DATA
=== Section Start ===

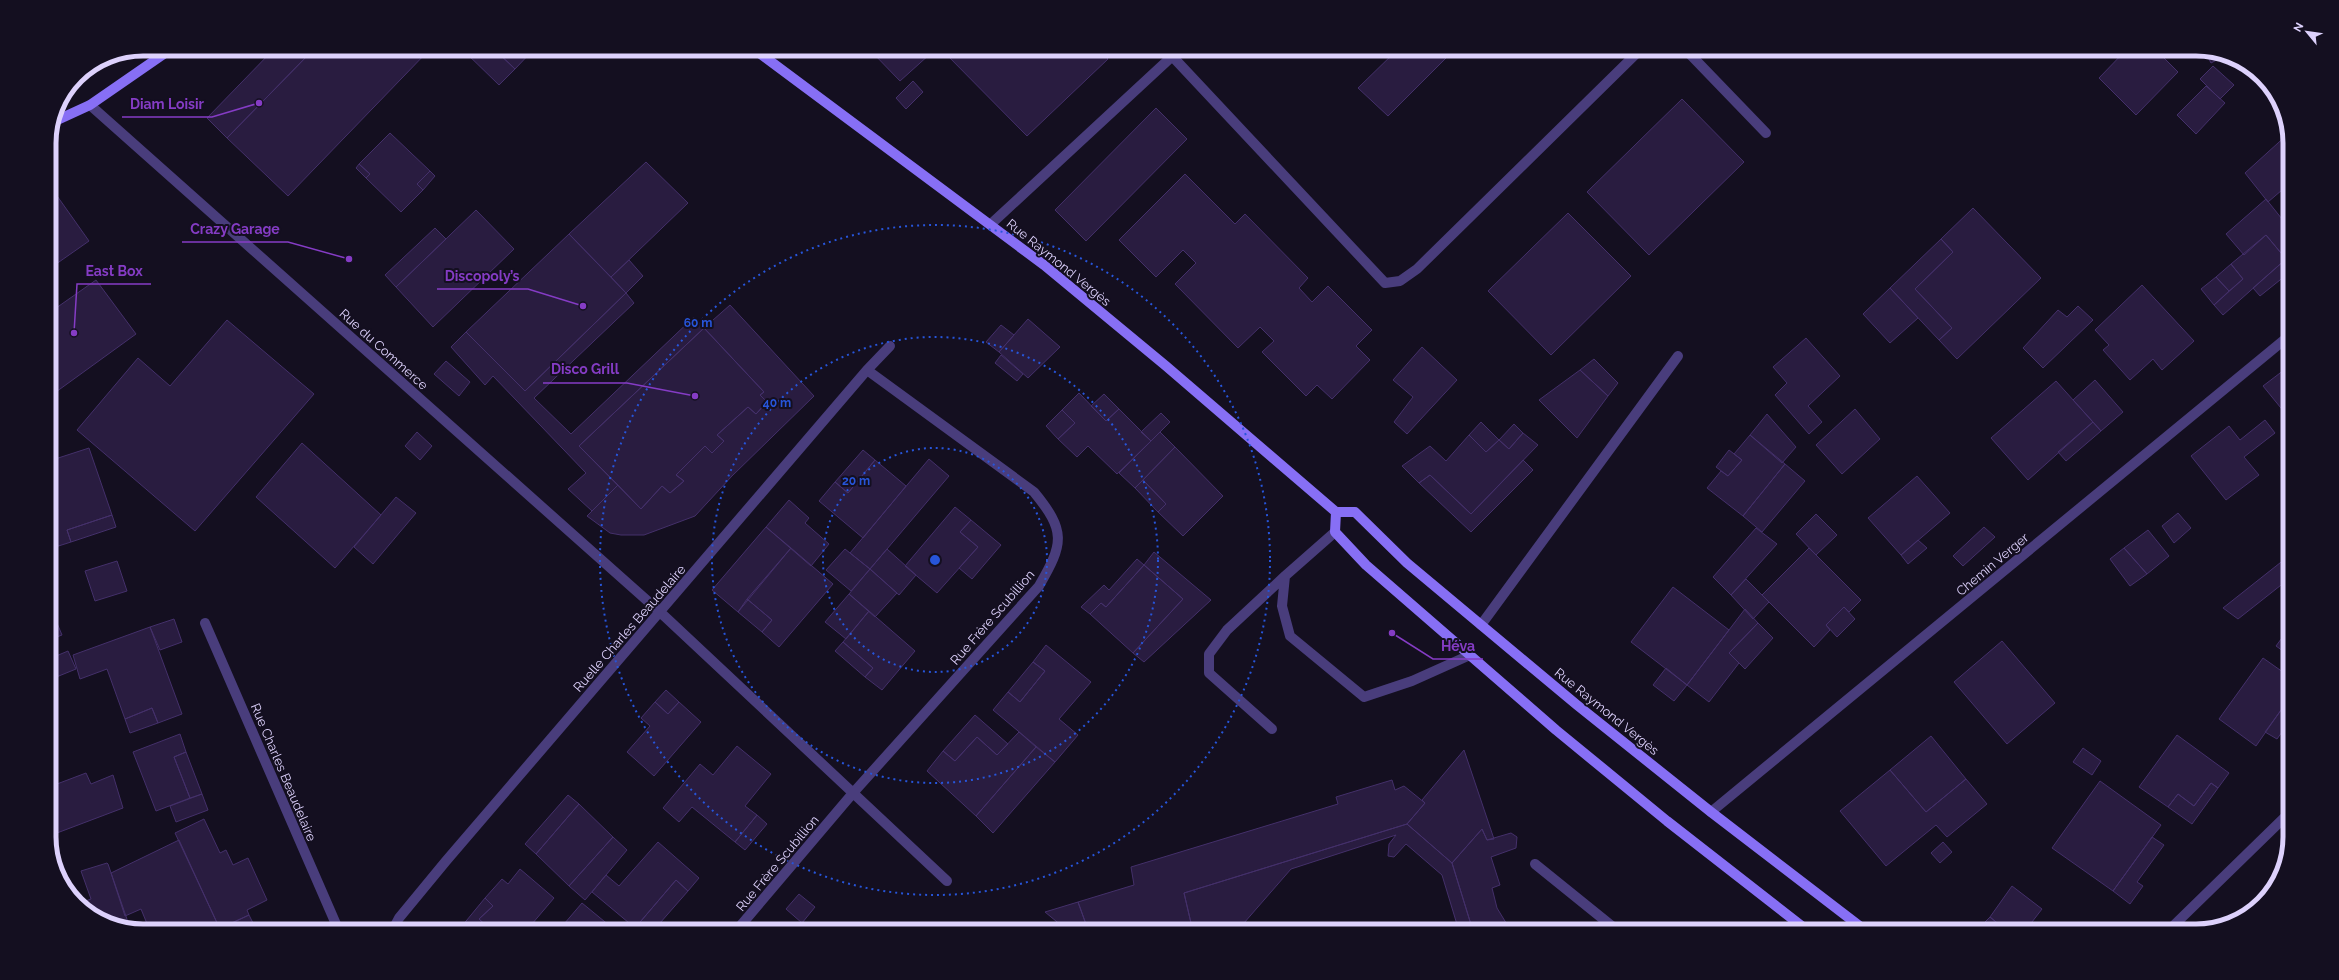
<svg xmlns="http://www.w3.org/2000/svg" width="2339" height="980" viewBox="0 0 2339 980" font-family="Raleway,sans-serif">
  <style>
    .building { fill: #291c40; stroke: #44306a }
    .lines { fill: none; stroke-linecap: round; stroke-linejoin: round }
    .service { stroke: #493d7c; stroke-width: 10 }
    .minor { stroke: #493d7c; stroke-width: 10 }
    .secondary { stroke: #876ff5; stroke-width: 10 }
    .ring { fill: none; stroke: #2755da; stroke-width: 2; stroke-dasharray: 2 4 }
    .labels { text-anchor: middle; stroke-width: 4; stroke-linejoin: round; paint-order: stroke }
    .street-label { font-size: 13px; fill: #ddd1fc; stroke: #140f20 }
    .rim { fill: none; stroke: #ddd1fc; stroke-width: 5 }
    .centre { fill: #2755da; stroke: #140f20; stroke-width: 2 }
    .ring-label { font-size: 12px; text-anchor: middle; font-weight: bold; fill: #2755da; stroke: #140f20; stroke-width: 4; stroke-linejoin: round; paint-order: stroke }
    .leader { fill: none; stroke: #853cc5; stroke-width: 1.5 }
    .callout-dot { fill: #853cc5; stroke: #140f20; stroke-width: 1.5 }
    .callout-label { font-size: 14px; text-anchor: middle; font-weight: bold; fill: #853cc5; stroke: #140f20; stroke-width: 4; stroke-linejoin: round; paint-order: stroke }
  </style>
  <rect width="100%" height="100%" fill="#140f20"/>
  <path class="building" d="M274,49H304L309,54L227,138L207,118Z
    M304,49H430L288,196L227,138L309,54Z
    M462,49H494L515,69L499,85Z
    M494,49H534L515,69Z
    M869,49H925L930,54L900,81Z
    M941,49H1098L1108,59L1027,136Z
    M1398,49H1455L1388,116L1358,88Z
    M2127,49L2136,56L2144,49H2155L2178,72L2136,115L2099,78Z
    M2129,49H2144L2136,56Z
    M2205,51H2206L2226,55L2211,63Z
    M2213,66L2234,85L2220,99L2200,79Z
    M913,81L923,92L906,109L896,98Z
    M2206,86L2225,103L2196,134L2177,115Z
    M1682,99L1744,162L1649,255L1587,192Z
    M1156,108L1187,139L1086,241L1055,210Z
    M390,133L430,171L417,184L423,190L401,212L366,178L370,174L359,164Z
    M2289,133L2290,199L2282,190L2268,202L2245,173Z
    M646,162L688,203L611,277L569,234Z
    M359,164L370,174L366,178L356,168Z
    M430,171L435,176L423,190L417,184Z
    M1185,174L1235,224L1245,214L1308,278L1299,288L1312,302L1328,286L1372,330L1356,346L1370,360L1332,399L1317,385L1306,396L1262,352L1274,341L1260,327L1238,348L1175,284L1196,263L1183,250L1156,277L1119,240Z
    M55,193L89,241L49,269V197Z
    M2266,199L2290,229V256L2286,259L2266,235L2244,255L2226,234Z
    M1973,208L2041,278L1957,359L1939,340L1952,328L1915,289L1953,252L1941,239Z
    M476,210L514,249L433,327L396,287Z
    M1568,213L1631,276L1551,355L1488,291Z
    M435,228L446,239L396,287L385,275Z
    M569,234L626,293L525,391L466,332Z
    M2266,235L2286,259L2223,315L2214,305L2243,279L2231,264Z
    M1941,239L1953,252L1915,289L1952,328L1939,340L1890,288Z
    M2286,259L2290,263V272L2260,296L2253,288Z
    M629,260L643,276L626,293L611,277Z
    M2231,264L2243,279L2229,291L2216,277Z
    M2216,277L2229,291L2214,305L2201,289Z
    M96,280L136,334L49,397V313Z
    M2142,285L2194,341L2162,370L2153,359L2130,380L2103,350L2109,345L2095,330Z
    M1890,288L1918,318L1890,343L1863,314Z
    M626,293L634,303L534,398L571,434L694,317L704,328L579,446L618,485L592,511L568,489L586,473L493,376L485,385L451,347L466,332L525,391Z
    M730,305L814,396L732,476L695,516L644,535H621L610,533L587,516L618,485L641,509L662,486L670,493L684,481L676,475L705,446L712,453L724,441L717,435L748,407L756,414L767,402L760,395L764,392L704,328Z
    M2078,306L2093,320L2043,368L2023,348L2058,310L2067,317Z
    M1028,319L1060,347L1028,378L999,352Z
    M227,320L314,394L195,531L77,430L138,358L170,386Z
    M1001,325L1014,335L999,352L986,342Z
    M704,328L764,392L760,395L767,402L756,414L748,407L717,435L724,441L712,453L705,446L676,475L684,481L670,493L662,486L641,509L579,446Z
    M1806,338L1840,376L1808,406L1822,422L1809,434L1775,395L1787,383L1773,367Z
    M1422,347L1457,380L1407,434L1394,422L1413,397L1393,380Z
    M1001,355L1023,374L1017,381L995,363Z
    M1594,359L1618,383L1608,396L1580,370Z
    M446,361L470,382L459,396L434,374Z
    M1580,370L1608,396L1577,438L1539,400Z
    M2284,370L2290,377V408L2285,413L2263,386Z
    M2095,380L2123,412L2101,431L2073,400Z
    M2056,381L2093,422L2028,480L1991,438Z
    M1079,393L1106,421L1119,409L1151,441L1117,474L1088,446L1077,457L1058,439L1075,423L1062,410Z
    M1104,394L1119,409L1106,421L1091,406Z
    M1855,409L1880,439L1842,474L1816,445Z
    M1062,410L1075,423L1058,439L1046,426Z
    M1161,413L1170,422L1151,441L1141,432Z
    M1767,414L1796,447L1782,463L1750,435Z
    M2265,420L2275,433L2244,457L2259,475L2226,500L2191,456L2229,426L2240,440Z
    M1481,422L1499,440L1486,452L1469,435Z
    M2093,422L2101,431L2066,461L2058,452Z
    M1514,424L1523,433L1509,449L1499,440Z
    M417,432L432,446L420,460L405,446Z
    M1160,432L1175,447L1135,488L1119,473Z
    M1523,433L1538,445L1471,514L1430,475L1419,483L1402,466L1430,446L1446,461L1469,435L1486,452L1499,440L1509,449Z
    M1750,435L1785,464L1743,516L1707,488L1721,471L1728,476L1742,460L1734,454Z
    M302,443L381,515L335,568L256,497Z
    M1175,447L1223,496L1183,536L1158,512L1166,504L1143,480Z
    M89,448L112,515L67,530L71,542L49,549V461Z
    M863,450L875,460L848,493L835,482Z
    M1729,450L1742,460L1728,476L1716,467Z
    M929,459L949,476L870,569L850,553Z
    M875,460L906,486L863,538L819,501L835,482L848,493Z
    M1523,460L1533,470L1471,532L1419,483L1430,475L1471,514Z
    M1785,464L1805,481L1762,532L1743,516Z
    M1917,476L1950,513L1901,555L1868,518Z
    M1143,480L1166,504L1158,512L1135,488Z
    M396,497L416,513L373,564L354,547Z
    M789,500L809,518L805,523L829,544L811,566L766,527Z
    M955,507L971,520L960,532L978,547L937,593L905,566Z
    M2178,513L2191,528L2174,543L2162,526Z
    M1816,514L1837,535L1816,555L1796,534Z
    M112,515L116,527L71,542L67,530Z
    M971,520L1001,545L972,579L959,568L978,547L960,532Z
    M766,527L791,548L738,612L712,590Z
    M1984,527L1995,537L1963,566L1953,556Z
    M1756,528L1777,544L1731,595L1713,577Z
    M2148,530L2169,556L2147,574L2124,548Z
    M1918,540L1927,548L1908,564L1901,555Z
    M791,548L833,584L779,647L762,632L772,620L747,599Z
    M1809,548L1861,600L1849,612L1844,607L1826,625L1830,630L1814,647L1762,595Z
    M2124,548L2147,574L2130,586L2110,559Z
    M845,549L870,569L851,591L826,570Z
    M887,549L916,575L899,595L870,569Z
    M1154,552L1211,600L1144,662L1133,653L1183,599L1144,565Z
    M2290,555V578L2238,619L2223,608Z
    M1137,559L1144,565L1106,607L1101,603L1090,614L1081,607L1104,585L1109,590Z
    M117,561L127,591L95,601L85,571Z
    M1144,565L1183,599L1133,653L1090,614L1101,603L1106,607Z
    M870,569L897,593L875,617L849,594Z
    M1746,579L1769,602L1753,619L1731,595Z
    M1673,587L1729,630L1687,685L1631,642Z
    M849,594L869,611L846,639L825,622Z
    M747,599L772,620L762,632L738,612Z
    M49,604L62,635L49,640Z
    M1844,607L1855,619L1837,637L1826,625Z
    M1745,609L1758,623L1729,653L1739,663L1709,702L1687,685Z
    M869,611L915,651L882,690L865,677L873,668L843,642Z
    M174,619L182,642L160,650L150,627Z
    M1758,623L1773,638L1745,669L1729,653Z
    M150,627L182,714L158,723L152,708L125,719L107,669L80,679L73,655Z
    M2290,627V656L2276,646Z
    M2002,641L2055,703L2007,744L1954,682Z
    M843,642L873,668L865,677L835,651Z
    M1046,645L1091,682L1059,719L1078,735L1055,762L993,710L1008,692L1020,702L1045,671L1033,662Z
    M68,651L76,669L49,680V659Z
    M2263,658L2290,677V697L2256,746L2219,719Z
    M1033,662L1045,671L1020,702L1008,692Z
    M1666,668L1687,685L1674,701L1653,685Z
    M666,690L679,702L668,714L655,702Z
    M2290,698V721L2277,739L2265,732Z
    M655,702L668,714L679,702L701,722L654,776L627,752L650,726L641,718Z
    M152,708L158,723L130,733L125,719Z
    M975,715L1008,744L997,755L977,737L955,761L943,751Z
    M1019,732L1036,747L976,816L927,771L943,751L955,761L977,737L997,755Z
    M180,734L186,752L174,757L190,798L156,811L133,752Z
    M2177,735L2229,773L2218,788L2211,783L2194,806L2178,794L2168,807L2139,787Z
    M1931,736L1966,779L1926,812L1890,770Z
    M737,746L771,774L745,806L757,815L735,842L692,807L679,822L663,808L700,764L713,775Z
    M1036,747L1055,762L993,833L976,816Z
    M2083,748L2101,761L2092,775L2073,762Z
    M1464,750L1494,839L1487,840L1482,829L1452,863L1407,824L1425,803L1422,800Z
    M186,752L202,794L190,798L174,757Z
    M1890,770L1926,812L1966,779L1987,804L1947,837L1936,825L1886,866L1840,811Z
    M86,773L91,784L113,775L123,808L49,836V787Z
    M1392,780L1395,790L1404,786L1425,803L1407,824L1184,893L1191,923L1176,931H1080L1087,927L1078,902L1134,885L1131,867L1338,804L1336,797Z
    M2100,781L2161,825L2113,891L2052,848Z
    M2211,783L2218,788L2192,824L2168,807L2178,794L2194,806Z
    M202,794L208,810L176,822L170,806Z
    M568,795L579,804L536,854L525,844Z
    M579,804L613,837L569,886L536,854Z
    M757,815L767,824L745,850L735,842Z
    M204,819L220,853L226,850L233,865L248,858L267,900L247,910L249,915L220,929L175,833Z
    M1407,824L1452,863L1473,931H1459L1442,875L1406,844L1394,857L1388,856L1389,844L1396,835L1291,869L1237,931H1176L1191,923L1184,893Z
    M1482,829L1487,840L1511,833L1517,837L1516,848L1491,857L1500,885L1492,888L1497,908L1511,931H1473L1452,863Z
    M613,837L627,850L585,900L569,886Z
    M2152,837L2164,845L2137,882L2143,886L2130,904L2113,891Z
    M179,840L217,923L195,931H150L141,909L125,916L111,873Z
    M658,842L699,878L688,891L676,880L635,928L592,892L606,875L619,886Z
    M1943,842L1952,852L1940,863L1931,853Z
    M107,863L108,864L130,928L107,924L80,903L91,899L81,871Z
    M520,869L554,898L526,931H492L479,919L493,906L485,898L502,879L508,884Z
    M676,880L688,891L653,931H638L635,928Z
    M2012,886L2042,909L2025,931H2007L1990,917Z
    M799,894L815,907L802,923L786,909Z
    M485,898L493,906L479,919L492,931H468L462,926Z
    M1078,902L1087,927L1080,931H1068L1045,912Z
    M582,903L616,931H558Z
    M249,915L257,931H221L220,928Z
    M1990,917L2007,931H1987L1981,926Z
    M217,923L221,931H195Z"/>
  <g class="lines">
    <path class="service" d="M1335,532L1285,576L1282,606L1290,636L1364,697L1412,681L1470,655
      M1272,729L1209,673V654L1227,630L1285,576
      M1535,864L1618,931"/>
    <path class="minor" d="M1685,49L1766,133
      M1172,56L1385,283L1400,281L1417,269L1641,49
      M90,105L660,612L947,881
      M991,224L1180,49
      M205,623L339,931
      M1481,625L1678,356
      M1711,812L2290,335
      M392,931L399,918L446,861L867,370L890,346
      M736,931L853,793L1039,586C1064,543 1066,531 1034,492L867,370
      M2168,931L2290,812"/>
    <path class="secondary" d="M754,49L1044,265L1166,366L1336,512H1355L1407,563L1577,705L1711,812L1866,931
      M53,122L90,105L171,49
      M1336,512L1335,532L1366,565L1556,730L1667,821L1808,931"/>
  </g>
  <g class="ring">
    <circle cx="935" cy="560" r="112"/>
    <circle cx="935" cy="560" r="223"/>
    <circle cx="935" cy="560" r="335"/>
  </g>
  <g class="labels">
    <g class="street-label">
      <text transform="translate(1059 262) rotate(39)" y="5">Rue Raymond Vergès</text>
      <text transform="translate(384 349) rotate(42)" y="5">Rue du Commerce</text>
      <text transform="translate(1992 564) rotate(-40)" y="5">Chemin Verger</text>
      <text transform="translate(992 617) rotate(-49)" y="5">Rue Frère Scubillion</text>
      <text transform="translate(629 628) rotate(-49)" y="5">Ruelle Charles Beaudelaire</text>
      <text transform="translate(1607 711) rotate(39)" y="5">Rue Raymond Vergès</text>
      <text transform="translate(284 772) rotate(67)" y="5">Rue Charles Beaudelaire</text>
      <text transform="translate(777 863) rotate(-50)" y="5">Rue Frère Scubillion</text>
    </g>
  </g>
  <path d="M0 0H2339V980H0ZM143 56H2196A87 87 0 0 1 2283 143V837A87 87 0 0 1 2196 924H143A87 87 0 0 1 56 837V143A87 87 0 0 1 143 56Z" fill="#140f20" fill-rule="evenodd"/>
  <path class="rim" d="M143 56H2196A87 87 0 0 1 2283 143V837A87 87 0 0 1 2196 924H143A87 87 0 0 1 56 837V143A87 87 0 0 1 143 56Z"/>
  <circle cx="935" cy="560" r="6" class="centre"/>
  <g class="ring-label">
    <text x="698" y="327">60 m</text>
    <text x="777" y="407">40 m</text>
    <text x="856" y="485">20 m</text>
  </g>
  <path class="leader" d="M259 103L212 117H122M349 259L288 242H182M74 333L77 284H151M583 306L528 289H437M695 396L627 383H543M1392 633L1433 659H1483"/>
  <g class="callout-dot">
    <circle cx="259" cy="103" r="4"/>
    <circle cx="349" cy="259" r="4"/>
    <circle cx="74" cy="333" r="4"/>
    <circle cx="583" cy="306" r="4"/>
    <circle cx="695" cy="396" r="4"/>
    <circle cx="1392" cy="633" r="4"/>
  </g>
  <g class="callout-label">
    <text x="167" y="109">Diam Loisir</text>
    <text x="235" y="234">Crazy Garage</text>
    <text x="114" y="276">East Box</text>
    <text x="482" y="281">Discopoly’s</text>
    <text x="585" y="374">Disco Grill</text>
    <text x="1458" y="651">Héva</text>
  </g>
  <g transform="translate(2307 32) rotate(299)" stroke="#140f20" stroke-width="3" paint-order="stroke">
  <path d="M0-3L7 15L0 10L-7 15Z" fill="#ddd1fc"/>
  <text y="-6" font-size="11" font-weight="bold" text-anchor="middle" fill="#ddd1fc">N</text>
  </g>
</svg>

=== Section End ===

PROBLEM DETAILS
Only the lines above starting at the one containing "M929,459L949,476L870,569L850,553Z" and ending at the one containing "M112,515L116,527L71,542L67,530Z", both included, are to be returned, exactly as they read.

ANSWER FOR THE TASK
    M929,459L949,476L870,569L850,553Z
    M875,460L906,486L863,538L819,501L835,482L848,493Z
    M1523,460L1533,470L1471,532L1419,483L1430,475L1471,514Z
    M1785,464L1805,481L1762,532L1743,516Z
    M1917,476L1950,513L1901,555L1868,518Z
    M1143,480L1166,504L1158,512L1135,488Z
    M396,497L416,513L373,564L354,547Z
    M789,500L809,518L805,523L829,544L811,566L766,527Z
    M955,507L971,520L960,532L978,547L937,593L905,566Z
    M2178,513L2191,528L2174,543L2162,526Z
    M1816,514L1837,535L1816,555L1796,534Z
    M112,515L116,527L71,542L67,530Z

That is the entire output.